**Assignment**
Each line of the records that holds "очистки" should be shown in full.

**Dataset entries**
BEGIN

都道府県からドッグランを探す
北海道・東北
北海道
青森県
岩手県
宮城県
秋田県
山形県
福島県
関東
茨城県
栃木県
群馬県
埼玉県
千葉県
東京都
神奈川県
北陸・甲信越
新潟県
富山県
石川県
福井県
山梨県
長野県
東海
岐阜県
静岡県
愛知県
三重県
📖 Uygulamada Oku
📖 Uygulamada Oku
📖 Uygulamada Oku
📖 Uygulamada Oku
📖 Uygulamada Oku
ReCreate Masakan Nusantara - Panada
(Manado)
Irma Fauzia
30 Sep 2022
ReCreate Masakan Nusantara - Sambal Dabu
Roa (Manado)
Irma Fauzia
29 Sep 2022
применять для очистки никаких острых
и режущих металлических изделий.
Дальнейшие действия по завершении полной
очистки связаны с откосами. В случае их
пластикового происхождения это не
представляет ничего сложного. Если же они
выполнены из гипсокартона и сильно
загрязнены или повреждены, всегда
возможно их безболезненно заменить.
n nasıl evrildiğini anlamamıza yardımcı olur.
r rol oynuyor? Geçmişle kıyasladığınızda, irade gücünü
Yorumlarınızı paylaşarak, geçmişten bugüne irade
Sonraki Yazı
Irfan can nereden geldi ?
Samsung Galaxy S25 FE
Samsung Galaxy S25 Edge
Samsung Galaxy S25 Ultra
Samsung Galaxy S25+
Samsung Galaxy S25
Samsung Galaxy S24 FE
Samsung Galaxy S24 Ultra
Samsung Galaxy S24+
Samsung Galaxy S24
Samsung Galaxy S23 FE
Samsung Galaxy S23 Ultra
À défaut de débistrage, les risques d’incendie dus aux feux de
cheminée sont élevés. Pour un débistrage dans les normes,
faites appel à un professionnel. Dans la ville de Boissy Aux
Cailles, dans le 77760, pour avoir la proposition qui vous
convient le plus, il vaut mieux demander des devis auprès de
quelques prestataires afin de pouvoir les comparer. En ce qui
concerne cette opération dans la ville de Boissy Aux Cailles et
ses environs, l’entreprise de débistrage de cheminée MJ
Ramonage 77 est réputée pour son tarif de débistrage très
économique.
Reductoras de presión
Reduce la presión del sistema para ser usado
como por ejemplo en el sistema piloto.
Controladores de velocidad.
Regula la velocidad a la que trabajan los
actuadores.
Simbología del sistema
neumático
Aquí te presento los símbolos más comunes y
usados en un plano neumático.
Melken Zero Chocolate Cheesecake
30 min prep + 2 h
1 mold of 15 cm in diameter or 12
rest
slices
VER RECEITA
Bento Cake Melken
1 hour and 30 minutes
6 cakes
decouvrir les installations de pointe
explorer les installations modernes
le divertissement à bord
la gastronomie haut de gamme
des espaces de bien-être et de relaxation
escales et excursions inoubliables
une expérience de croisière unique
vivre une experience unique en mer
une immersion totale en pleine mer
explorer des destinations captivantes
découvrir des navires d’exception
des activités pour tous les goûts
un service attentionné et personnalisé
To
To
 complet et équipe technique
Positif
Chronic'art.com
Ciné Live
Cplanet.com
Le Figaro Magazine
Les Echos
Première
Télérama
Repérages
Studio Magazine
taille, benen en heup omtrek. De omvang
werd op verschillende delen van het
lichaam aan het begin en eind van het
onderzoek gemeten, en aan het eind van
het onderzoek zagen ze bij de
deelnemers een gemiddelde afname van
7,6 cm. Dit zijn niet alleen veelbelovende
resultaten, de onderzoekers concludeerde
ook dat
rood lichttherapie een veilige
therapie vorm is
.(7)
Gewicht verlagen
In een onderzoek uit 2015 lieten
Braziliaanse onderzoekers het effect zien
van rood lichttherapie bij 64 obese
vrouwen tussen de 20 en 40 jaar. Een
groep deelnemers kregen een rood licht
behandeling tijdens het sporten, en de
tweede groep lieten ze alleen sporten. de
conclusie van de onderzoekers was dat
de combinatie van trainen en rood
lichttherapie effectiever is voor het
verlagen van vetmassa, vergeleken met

END

**Answer to the exercise**
применять для очистки никаких острых
очистки связаны с откосами. В случае их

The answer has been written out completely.